Fantastic finale for Dukesfield, winning Love Northumberland Awards Best Coast or Countryside Project, 2015
The combined efforts of 200 volunteers, expertise from local professional contractors and strong leadership from local people has earned the Dukesfield Arches near Slaley, Northumberland a coveted Love Northumberland Award.
The 2015 awards were hosted last week at the Alnwick Garden by the Duchess of Northumberland, BBC Look North’s Carol Malia and Northumberland County Council. The awards celebrate the work of the schools, community groups and individual volunteers whose endeavours preserve and enhance the environment in the county.
It seems incredible that only just over two years ago the eighteenth century arches had trees growing out of the top of them, were in a precarious state and relatively little was known about their history and the importance of the site to the regional lead industry. Now, thanks to the enthusiasm of many local people, and a grant of £247,000 from the Heritage Lottery Fund, the arches are restored and their heritage is secure.
Ian Forbes, Chairman of the project steering group, said: “This is a project that has saved an important part of our heritage. It was started and led by local people, and has had a great combination of professionals and volunteers working and learning together. Feedback tells us how immensely rewarding and enjoyable everyone involved found the project.”
Greg Finch of Hexhamshire Parish Council helped to set up the project added: “Five years ago, one of our parish councillors said ‘the arches could do with a bit of attention’; well they’ve certainly had that! The help & support of the Heritage Lottery Fund, our partners and our fellow volunteers made it all possible. We are all really proud of what has been achieved and it is a fantastic honour that our collaboration has been recognised by the Love Northumberland Awards. Hopefully it can inspire others to see that big projects don’t always have to be carried out by big organisations!”

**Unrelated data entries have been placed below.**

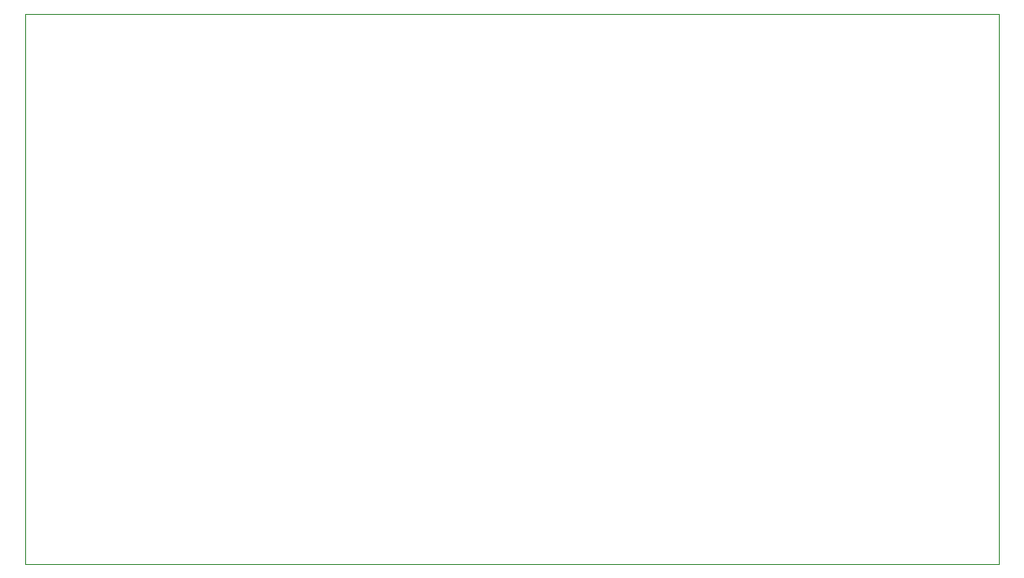
<source format=gbr>
%TF.GenerationSoftware,KiCad,Pcbnew,7.0.7*%
%TF.CreationDate,2023-12-25T15:57:39+03:00*%
%TF.ProjectId,Main_PCB_002,4d61696e-5f50-4434-925f-3030322e6b69,rev?*%
%TF.SameCoordinates,Original*%
%TF.FileFunction,Profile,NP*%
%FSLAX46Y46*%
G04 Gerber Fmt 4.6, Leading zero omitted, Abs format (unit mm)*
G04 Created by KiCad (PCBNEW 7.0.7) date 2023-12-25 15:57:39*
%MOMM*%
%LPD*%
G01*
G04 APERTURE LIST*
%TA.AperFunction,Profile*%
%ADD10C,0.100000*%
%TD*%
G04 APERTURE END LIST*
D10*
X88000000Y-83000000D02*
X176500000Y-83000000D01*
X88000000Y-83000000D02*
X88000000Y-133000000D01*
X176500000Y-133000000D02*
X88000000Y-133000000D01*
X176500000Y-83000000D02*
X176500000Y-133000000D01*
M02*

</source>
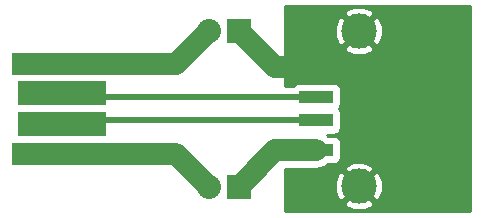
<source format=gtl>
G04 #@! TF.FileFunction,Copper,L1,Top,Signal*
%FSLAX46Y46*%
G04 Gerber Fmt 4.6, Leading zero omitted, Abs format (unit mm)*
G04 Created by KiCad (PCBNEW 4.0.1-2.fc23-product) date Tue 19 Jan 2016 10:13:06 PM CET*
%MOMM*%
G01*
G04 APERTURE LIST*
%ADD10C,0.100000*%
%ADD11R,2.032000X2.032000*%
%ADD12O,2.032000X2.032000*%
%ADD13R,8.000000X1.900000*%
%ADD14R,7.500000X2.000000*%
%ADD15C,3.000000*%
%ADD16R,2.880000X1.120000*%
%ADD17C,1.900000*%
%ADD18C,0.500000*%
%ADD19C,0.254000*%
G04 APERTURE END LIST*
D10*
D11*
X180340000Y-100076000D03*
D12*
X177800000Y-100076000D03*
D11*
X180340000Y-113284000D03*
D12*
X177800000Y-113284000D03*
D13*
X165104000Y-110490000D03*
X165104000Y-102870000D03*
D14*
X165354000Y-105380000D03*
X165354000Y-107980000D03*
D15*
X190500000Y-113250000D03*
X190500000Y-100110000D03*
D16*
X186920000Y-110180000D03*
X186920000Y-107680000D03*
X186920000Y-105680000D03*
X186920000Y-103180000D03*
D17*
X186920000Y-103180000D02*
X183444000Y-103180000D01*
X183444000Y-103180000D02*
X180340000Y-100076000D01*
X165104000Y-102870000D02*
X175006000Y-102870000D01*
X175006000Y-102870000D02*
X177800000Y-100076000D01*
X186920000Y-110180000D02*
X183444000Y-110180000D01*
X183444000Y-110180000D02*
X180340000Y-113284000D01*
X165104000Y-110490000D02*
X175006000Y-110490000D01*
X175006000Y-110490000D02*
X177800000Y-113284000D01*
D18*
X186920000Y-105680000D02*
X165654000Y-105680000D01*
X165654000Y-105680000D02*
X165354000Y-105380000D01*
X186920000Y-107680000D02*
X165654000Y-107680000D01*
X165654000Y-107680000D02*
X165354000Y-107980000D01*
D19*
G36*
X199950000Y-115368000D02*
X184277000Y-115368000D01*
X184277000Y-114705077D01*
X189224529Y-114705077D01*
X189390259Y-114993493D01*
X190141939Y-115285457D01*
X190948130Y-115267541D01*
X191609741Y-114993493D01*
X191775471Y-114705077D01*
X190500000Y-113429605D01*
X189224529Y-114705077D01*
X184277000Y-114705077D01*
X184277000Y-112891939D01*
X188464543Y-112891939D01*
X188482459Y-113698130D01*
X188756507Y-114359741D01*
X189044923Y-114525471D01*
X190320395Y-113250000D01*
X190679605Y-113250000D01*
X191955077Y-114525471D01*
X192243493Y-114359741D01*
X192535457Y-113608061D01*
X192517541Y-112801870D01*
X192243493Y-112140259D01*
X191955077Y-111974529D01*
X190679605Y-113250000D01*
X190320395Y-113250000D01*
X189044923Y-111974529D01*
X188756507Y-112140259D01*
X188464543Y-112891939D01*
X184277000Y-112891939D01*
X184277000Y-111794923D01*
X189224529Y-111794923D01*
X190500000Y-113070395D01*
X191775471Y-111794923D01*
X191609741Y-111506507D01*
X190858061Y-111214543D01*
X190051870Y-111232459D01*
X189390259Y-111506507D01*
X189224529Y-111794923D01*
X184277000Y-111794923D01*
X184277000Y-111765000D01*
X186920000Y-111765000D01*
X187526553Y-111644349D01*
X187911044Y-111387440D01*
X188360000Y-111387440D01*
X188595317Y-111343162D01*
X188811441Y-111204090D01*
X188956431Y-110991890D01*
X189007440Y-110740000D01*
X189007440Y-109620000D01*
X188963162Y-109384683D01*
X188824090Y-109168559D01*
X188611890Y-109023569D01*
X188360000Y-108972560D01*
X187911044Y-108972560D01*
X187783653Y-108887440D01*
X188360000Y-108887440D01*
X188595317Y-108843162D01*
X188811441Y-108704090D01*
X188956431Y-108491890D01*
X189007440Y-108240000D01*
X189007440Y-107120000D01*
X188963162Y-106884683D01*
X188829730Y-106677323D01*
X188956431Y-106491890D01*
X189007440Y-106240000D01*
X189007440Y-105120000D01*
X188963162Y-104884683D01*
X188824090Y-104668559D01*
X188611890Y-104523569D01*
X188360000Y-104472560D01*
X185480000Y-104472560D01*
X185244683Y-104516838D01*
X185028559Y-104655910D01*
X184933523Y-104795000D01*
X184277000Y-104795000D01*
X184277000Y-101565077D01*
X189224529Y-101565077D01*
X189390259Y-101853493D01*
X190141939Y-102145457D01*
X190948130Y-102127541D01*
X191609741Y-101853493D01*
X191775471Y-101565077D01*
X190500000Y-100289605D01*
X189224529Y-101565077D01*
X184277000Y-101565077D01*
X184277000Y-99751939D01*
X188464543Y-99751939D01*
X188482459Y-100558130D01*
X188756507Y-101219741D01*
X189044923Y-101385471D01*
X190320395Y-100110000D01*
X190679605Y-100110000D01*
X191955077Y-101385471D01*
X192243493Y-101219741D01*
X192535457Y-100468061D01*
X192517541Y-99661870D01*
X192243493Y-99000259D01*
X191955077Y-98834529D01*
X190679605Y-100110000D01*
X190320395Y-100110000D01*
X189044923Y-98834529D01*
X188756507Y-99000259D01*
X188464543Y-99751939D01*
X184277000Y-99751939D01*
X184277000Y-98654923D01*
X189224529Y-98654923D01*
X190500000Y-99930395D01*
X191775471Y-98654923D01*
X191609741Y-98366507D01*
X190858061Y-98074543D01*
X190051870Y-98092459D01*
X189390259Y-98366507D01*
X189224529Y-98654923D01*
X184277000Y-98654923D01*
X184277000Y-97992000D01*
X199950000Y-97992000D01*
X199950000Y-115368000D01*
X199950000Y-115368000D01*
G37*
X199950000Y-115368000D02*
X184277000Y-115368000D01*
X184277000Y-114705077D01*
X189224529Y-114705077D01*
X189390259Y-114993493D01*
X190141939Y-115285457D01*
X190948130Y-115267541D01*
X191609741Y-114993493D01*
X191775471Y-114705077D01*
X190500000Y-113429605D01*
X189224529Y-114705077D01*
X184277000Y-114705077D01*
X184277000Y-112891939D01*
X188464543Y-112891939D01*
X188482459Y-113698130D01*
X188756507Y-114359741D01*
X189044923Y-114525471D01*
X190320395Y-113250000D01*
X190679605Y-113250000D01*
X191955077Y-114525471D01*
X192243493Y-114359741D01*
X192535457Y-113608061D01*
X192517541Y-112801870D01*
X192243493Y-112140259D01*
X191955077Y-111974529D01*
X190679605Y-113250000D01*
X190320395Y-113250000D01*
X189044923Y-111974529D01*
X188756507Y-112140259D01*
X188464543Y-112891939D01*
X184277000Y-112891939D01*
X184277000Y-111794923D01*
X189224529Y-111794923D01*
X190500000Y-113070395D01*
X191775471Y-111794923D01*
X191609741Y-111506507D01*
X190858061Y-111214543D01*
X190051870Y-111232459D01*
X189390259Y-111506507D01*
X189224529Y-111794923D01*
X184277000Y-111794923D01*
X184277000Y-111765000D01*
X186920000Y-111765000D01*
X187526553Y-111644349D01*
X187911044Y-111387440D01*
X188360000Y-111387440D01*
X188595317Y-111343162D01*
X188811441Y-111204090D01*
X188956431Y-110991890D01*
X189007440Y-110740000D01*
X189007440Y-109620000D01*
X188963162Y-109384683D01*
X188824090Y-109168559D01*
X188611890Y-109023569D01*
X188360000Y-108972560D01*
X187911044Y-108972560D01*
X187783653Y-108887440D01*
X188360000Y-108887440D01*
X188595317Y-108843162D01*
X188811441Y-108704090D01*
X188956431Y-108491890D01*
X189007440Y-108240000D01*
X189007440Y-107120000D01*
X188963162Y-106884683D01*
X188829730Y-106677323D01*
X188956431Y-106491890D01*
X189007440Y-106240000D01*
X189007440Y-105120000D01*
X188963162Y-104884683D01*
X188824090Y-104668559D01*
X188611890Y-104523569D01*
X188360000Y-104472560D01*
X185480000Y-104472560D01*
X185244683Y-104516838D01*
X185028559Y-104655910D01*
X184933523Y-104795000D01*
X184277000Y-104795000D01*
X184277000Y-101565077D01*
X189224529Y-101565077D01*
X189390259Y-101853493D01*
X190141939Y-102145457D01*
X190948130Y-102127541D01*
X191609741Y-101853493D01*
X191775471Y-101565077D01*
X190500000Y-100289605D01*
X189224529Y-101565077D01*
X184277000Y-101565077D01*
X184277000Y-99751939D01*
X188464543Y-99751939D01*
X188482459Y-100558130D01*
X188756507Y-101219741D01*
X189044923Y-101385471D01*
X190320395Y-100110000D01*
X190679605Y-100110000D01*
X191955077Y-101385471D01*
X192243493Y-101219741D01*
X192535457Y-100468061D01*
X192517541Y-99661870D01*
X192243493Y-99000259D01*
X191955077Y-98834529D01*
X190679605Y-100110000D01*
X190320395Y-100110000D01*
X189044923Y-98834529D01*
X188756507Y-99000259D01*
X188464543Y-99751939D01*
X184277000Y-99751939D01*
X184277000Y-98654923D01*
X189224529Y-98654923D01*
X190500000Y-99930395D01*
X191775471Y-98654923D01*
X191609741Y-98366507D01*
X190858061Y-98074543D01*
X190051870Y-98092459D01*
X189390259Y-98366507D01*
X189224529Y-98654923D01*
X184277000Y-98654923D01*
X184277000Y-97992000D01*
X199950000Y-97992000D01*
X199950000Y-115368000D01*
M02*

</source>
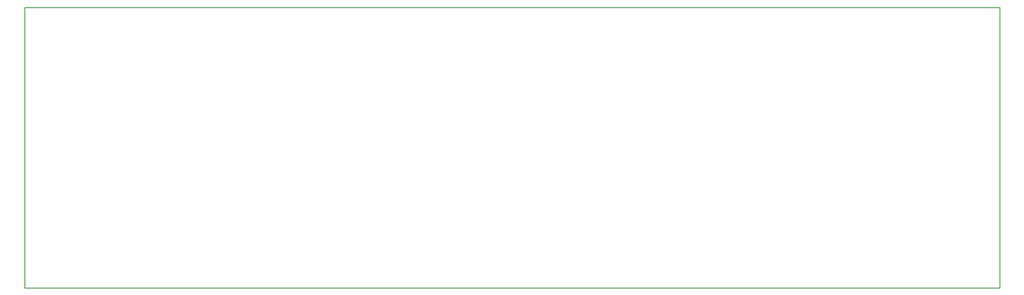
<source format=gbr>
%TF.GenerationSoftware,KiCad,Pcbnew,9.0.4*%
%TF.CreationDate,2025-11-05T17:22:30+05:30*%
%TF.ProjectId,BikeSSv3,42696b65-5353-4763-932e-6b696361645f,rev?*%
%TF.SameCoordinates,Original*%
%TF.FileFunction,Profile,NP*%
%FSLAX46Y46*%
G04 Gerber Fmt 4.6, Leading zero omitted, Abs format (unit mm)*
G04 Created by KiCad (PCBNEW 9.0.4) date 2025-11-05 17:22:30*
%MOMM*%
%LPD*%
G01*
G04 APERTURE LIST*
%TA.AperFunction,Profile*%
%ADD10C,0.050000*%
%TD*%
G04 APERTURE END LIST*
D10*
X181500000Y-36375000D02*
X282750000Y-36375000D01*
X282750000Y-65625000D01*
X181500000Y-65625000D01*
X181500000Y-36375000D01*
M02*

</source>
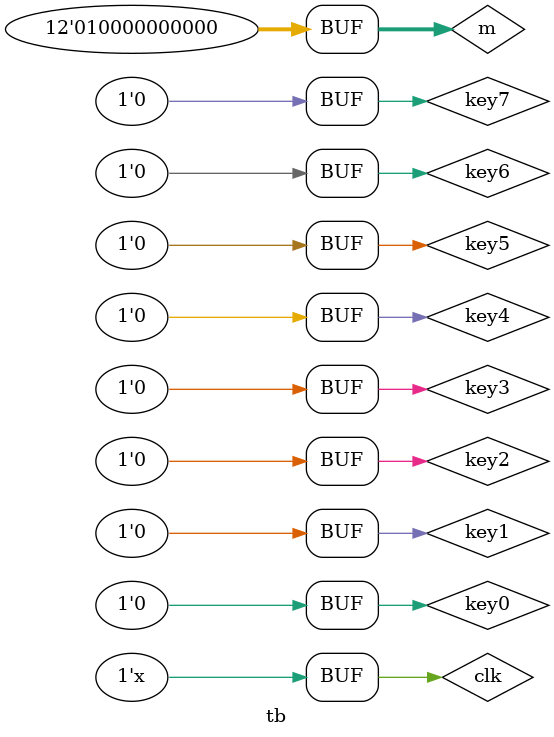
<source format=v>
`timescale 1ns/1ps
module tb;
    	reg clk;
//	wire signed [7:0] Out;
	reg key1, key2 ,key3, key4, key5, key6, key7, key0;
	reg signed [11:0] m ;
	wire pwm;
/*	wire signed [7:0] data = 8'hc0;
	wire pwmp, pwmn;*/
//    reg [23:0] freq;
//    wire [23:0] phaseShift = 24'b0;
//    wire clkEn = 1'b1;
//    wire signed [11:0] out;
//    initial begin
//        clk = 1'b1;
//        freq = 24'd1678;
//        /*#10010 freq = 24'h08_0000;
//        #20000 freq = 24'h0C_0000;
//        #30000 freq = 24'h10_0000;
//        #40000 freq = 24'h18_0000;
//        #50000 freq = 24'h20_0000;
//        #60000 freq = 24'h30_0000;*/
//        //#70000 $stop();
//    end
//    always begin
//        #5 clk = ~clk;
//    end    
//    dds #( 
//	.PHASE_W (24), 
//	.DATA_W (12), 
//	.TABLE_AW  (12),
//	.MEM_FILE  ("SineTable12X12.dat")
//) dds_inst (
//       .FreqWord(freq),
//       .PhaseShift(phaseShift),
//       .clk(clk),
//       .ClkEn(clkEn),
//       .Out(out)) ;

initial begin 
	clk = 1'b0;
	key1= 1'b0;
	key2 =1'b0;
	key3= 1'b0;
	key4= 1'b0;
	key5= 1'b0;
	key6= 1'b0;
	key7= 1'b0;
	key0 = 1'b0;
	m = 12'sd1024;//(0.5) //1844(0.9);//2048(-1);
end
always begin
	#999999  key1 = 1'b1;
	#50 key1 = 1'b0;
	#99  key1 = 1'b1;
	#50 key1 = 1'b0;
	#999  key1 = 1'b1;
	#50 key1 = 1'b0;
	#999  key1 = 1'b1;
	#50 key1 = 1'b0;
	#99  key1 = 1'b1;
	#50 key1 = 1'b0;
	//#50 m = m - 12'sd204;
end
always begin 
	#5 clk =~clk;
end

always begin
	#999999  key7 = 1'b1;
	#50 key7 = 1'b0;
	#99  key7 = 1'b1;
	#50 key7 = 1'b0;
	#999  key7 = 1'b1;
	#50 key7 = 1'b0;
	#999  key7 = 1'b1;
	#50 key7 = 1'b0;
	#99  key7 = 1'b1;
	#50 key7 = 1'b0;
end
//PWM the_pwm( 
//	.clk(clk), .rst(1'b0), 
//	.data(data), 
//	.pwm(pwm)
//);



top the_top(
	.clk(clk),
	.rst(1'b0),
	.m0(m),
	.key1(key1), .key2(key2) ,.key3(key3), .key4(key4), .key5(key5), .key6(key6), .key7(key7), .key0(key0),
	.pwm(pwm)
	);
endmodule

	
</source>
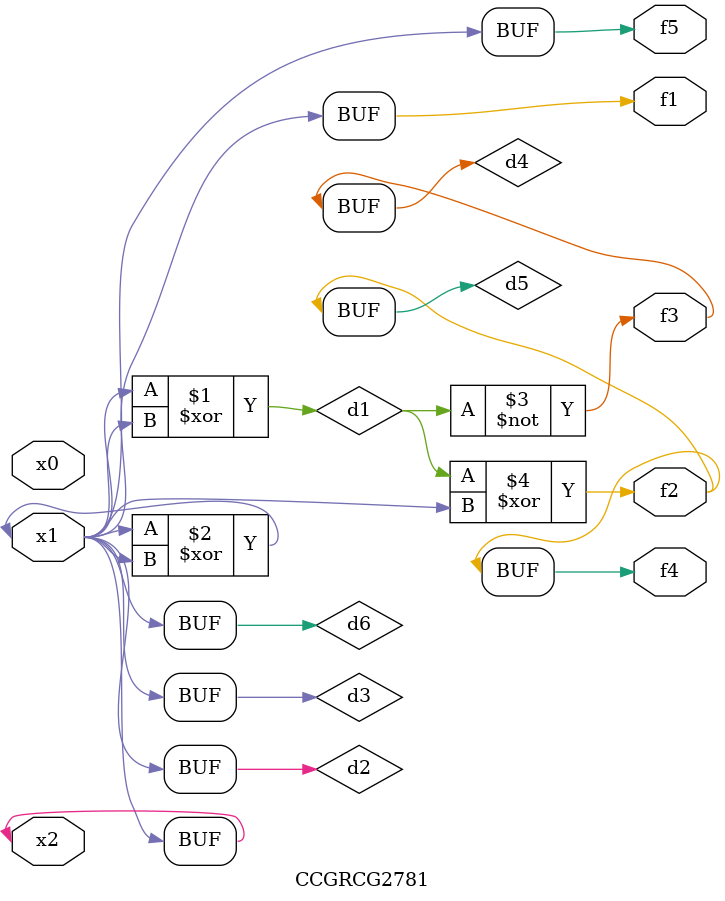
<source format=v>
module CCGRCG2781(
	input x0, x1, x2,
	output f1, f2, f3, f4, f5
);

	wire d1, d2, d3, d4, d5, d6;

	xor (d1, x1, x2);
	buf (d2, x1, x2);
	xor (d3, x1, x2);
	nor (d4, d1);
	xor (d5, d1, d2);
	buf (d6, d2, d3);
	assign f1 = d6;
	assign f2 = d5;
	assign f3 = d4;
	assign f4 = d5;
	assign f5 = d6;
endmodule

</source>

Yvonne Conchie, who managed the multi-stranded project said “I’ve loved working with these folks – they really know how to enjoy their local environment. People walking past the arches got roped into conserving them, excavating what lay underground, transcribing the handwritten archive documents and invited to events. The volunteers have used the arches, the pack ponies and the history they have learnt to give new inspiration to their hobbies and they’ve seized the opportunity to share them with other people. I really enjoyed the printmaking, tasting the heritage recipes and watching the comedy play that they have produced. They’ve truly made the most of it all.”
A video can be seen on the project’s web site www.dukesfield.org.uk that tells more about the project, its impressive range of activities and breadth of engagement. Earlier this year, the project came a close second in the Constructing Excellence in the North East Awards, and recently was one of four projects shortlisted for the prestigious, national Historic England Heritage Angel Awards.
The Dukesfield Smelters and Carriers project was led by the Friends of the North Pennines in partnership with Hexhamshire and Slaley Parish Councils, has the active support of the landowner, Allendale Estates and is funded by the Heritage Lottery Fund and the generous support of other sponsors.